Many aging indices have been proposed in the literature for the characterization of PMBs: most of them do not provide coherent results when associated with evidences in terms of the morphology or mechanical performance of these type of materials. Therefore, a better understanding of such evolution is needed in order to improve the testing protocol that is suitable for evaluating the short-term aging of PMBs.

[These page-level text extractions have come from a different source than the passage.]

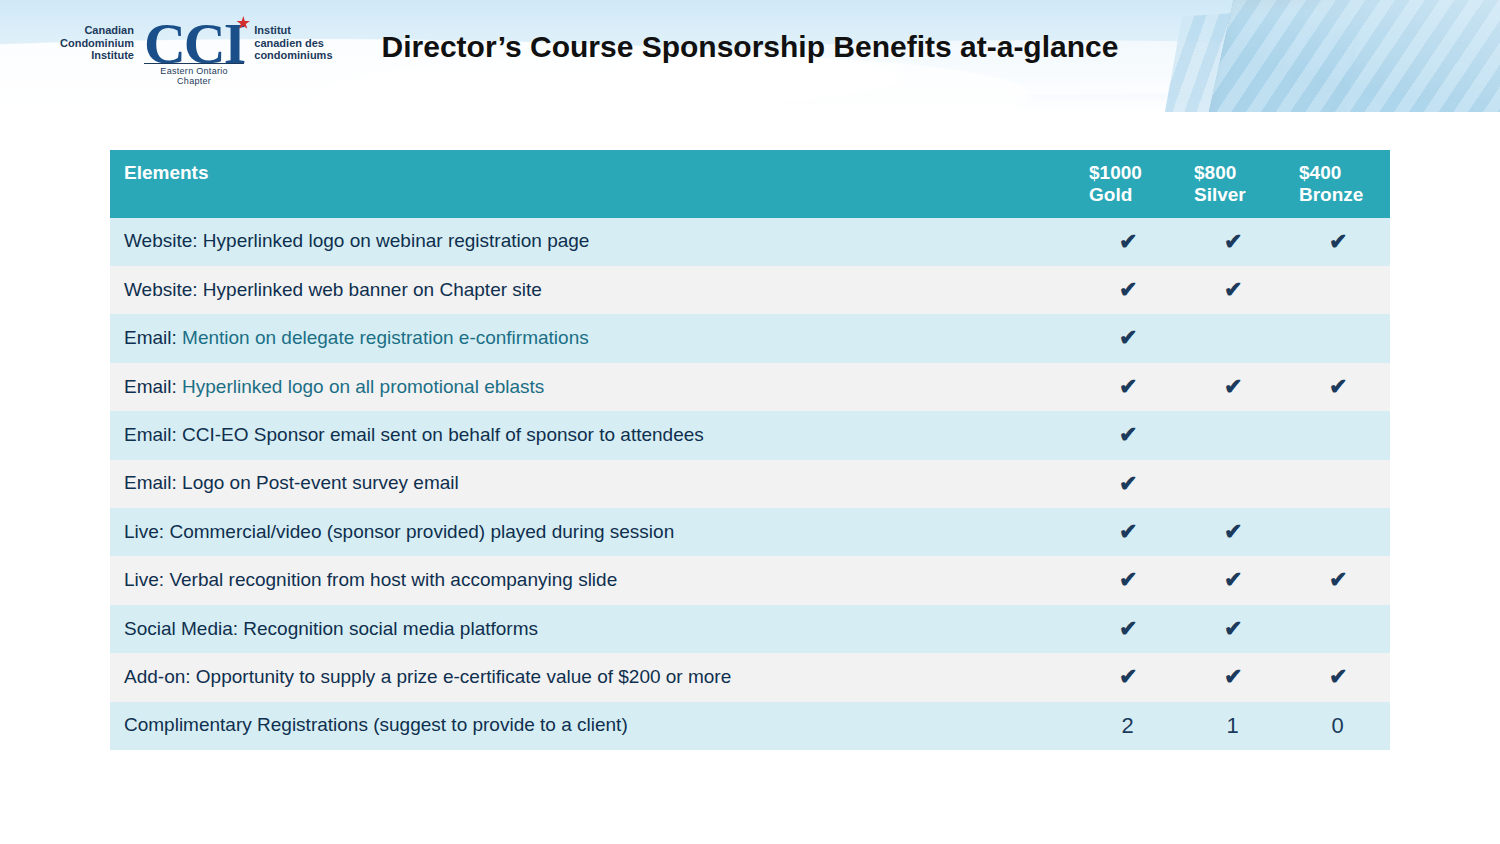Canadian
Condominium
Institute
CCI
Eastern Ontario Chapter
Institut
canadien des
condominiums
Director’s Course Sponsorship Benefits at-a-glance
| Elements | $1000 Gold | $800 Silver | $400 Bronze |
| --- | --- | --- | --- |
| Website: Hyperlinked logo on webinar registration page | | | |
| Website: Hyperlinked web banner on Chapter site | | | |
| Email: Mention on delegate registration e-confirmations | | | |
| Email: Hyperlinked logo on all promotional eblasts | | | |
| Email: CCI-EO Sponsor email sent on behalf of sponsor to attendees | | | |
| Email: Logo on Post-event survey email | | | |
| Live: Commercial/video (sponsor provided) played during session | | | |
| Live: Verbal recognition from host with accompanying slide | | | |
| Social Media: Recognition social media platforms | | | |
| Add-on: Opportunity to supply a prize e-certificate value of $200 or more | | | |
| Complimentary Registrations (suggest to provide to a client) | 2 | 1 | 0 |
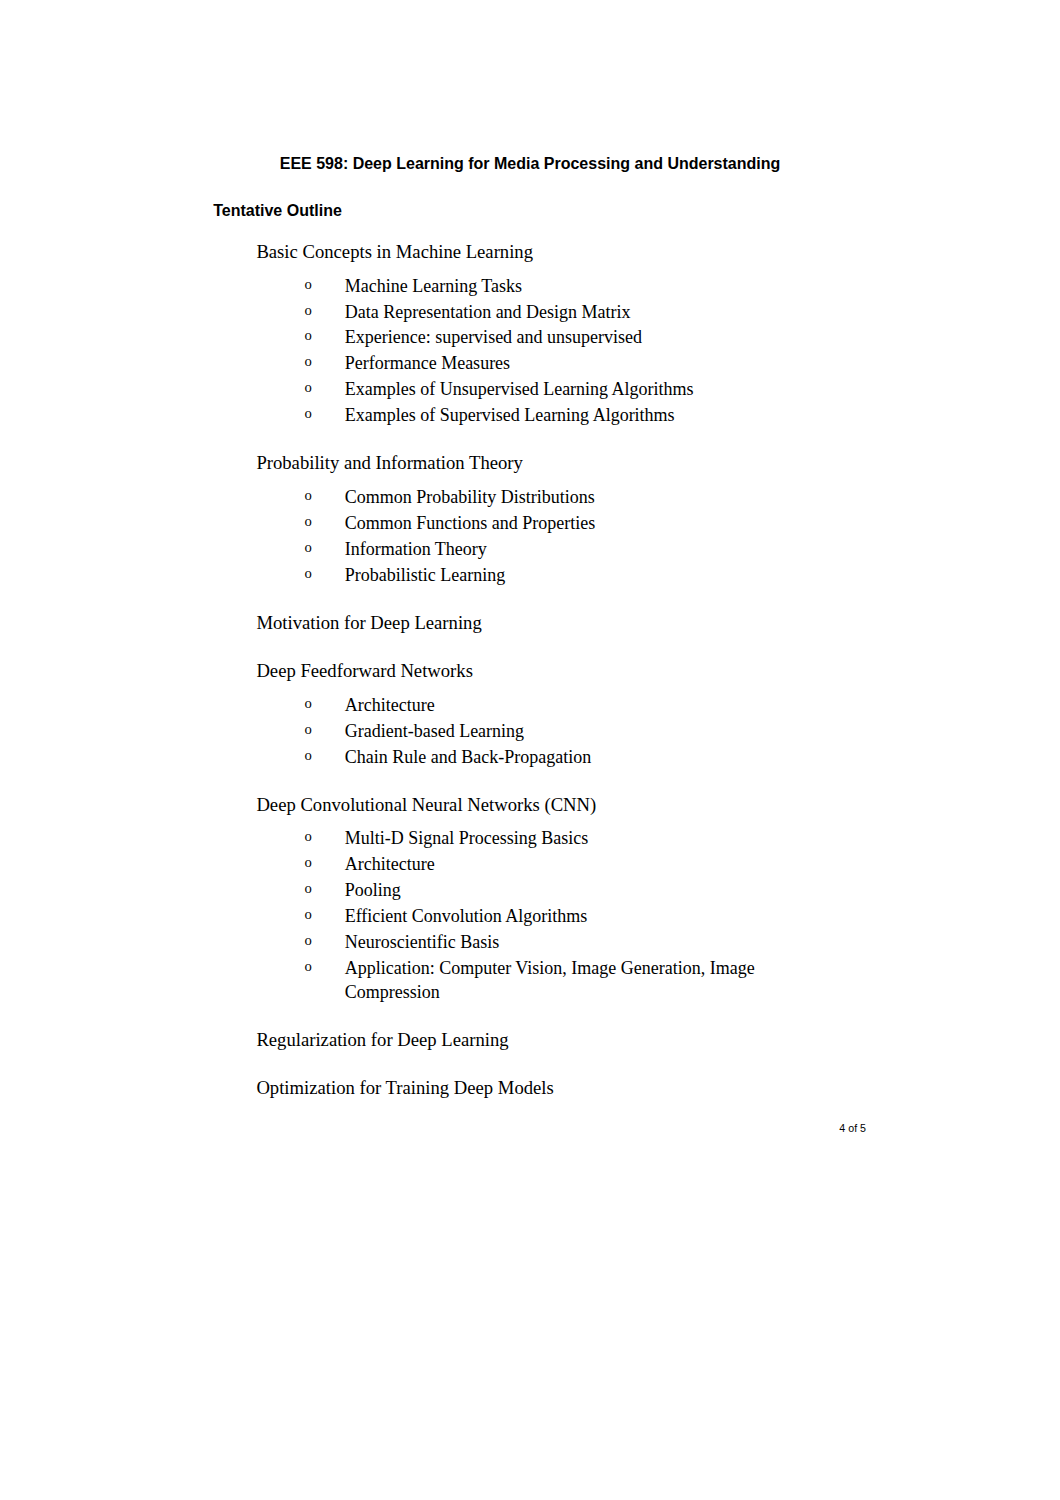EEE 598: Deep Learning for Media Processing and Understanding
Tentative Outline
Basic Concepts in Machine Learning
Machine Learning Tasks
Data Representation and Design Matrix
Experience: supervised and unsupervised
Performance Measures
Examples of Unsupervised Learning Algorithms
Examples of Supervised Learning Algorithms
Probability and Information Theory
Common Probability Distributions
Common Functions and Properties
Information Theory
Probabilistic Learning
Motivation for Deep Learning
Deep Feedforward Networks
Architecture
Gradient-based Learning
Chain Rule and Back-Propagation
Deep Convolutional Neural Networks (CNN)
Multi-D Signal Processing Basics
Architecture
Pooling
Efficient Convolution Algorithms
Neuroscientific Basis
Application: Computer Vision, Image Generation, Image Compression
Regularization for Deep Learning
Optimization for Training Deep Models
4 of 5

Therefore, an aging index based on the elastic component of the complex modulus, G′, over a wide frequency range has been calculated: the results prove that it provides clear information on the mechanical effect of aging on the binders studied and that the effect of polymer introduction is substantially based on it. In particular, effect of laboratory-induced aging is strongly reduced by the polymer introduction, regardless the type of polymer used for modification, while the crossover temperature after aging and/or thermal stress increases to a constant value that seems to be a characteristic of the base binder that is not related to the modification or to the type of modifier.

Furthermore, the results also prove that the variation in the properties of the bitumen after polymer modification depends—to some extent—not only on the type and content of the polymer added, but also on the thermal stress induced during the production of the PMB, as seen when comparing the results for the PMBs produced and those for the base bitumen subject to high shear mixing at high temperature.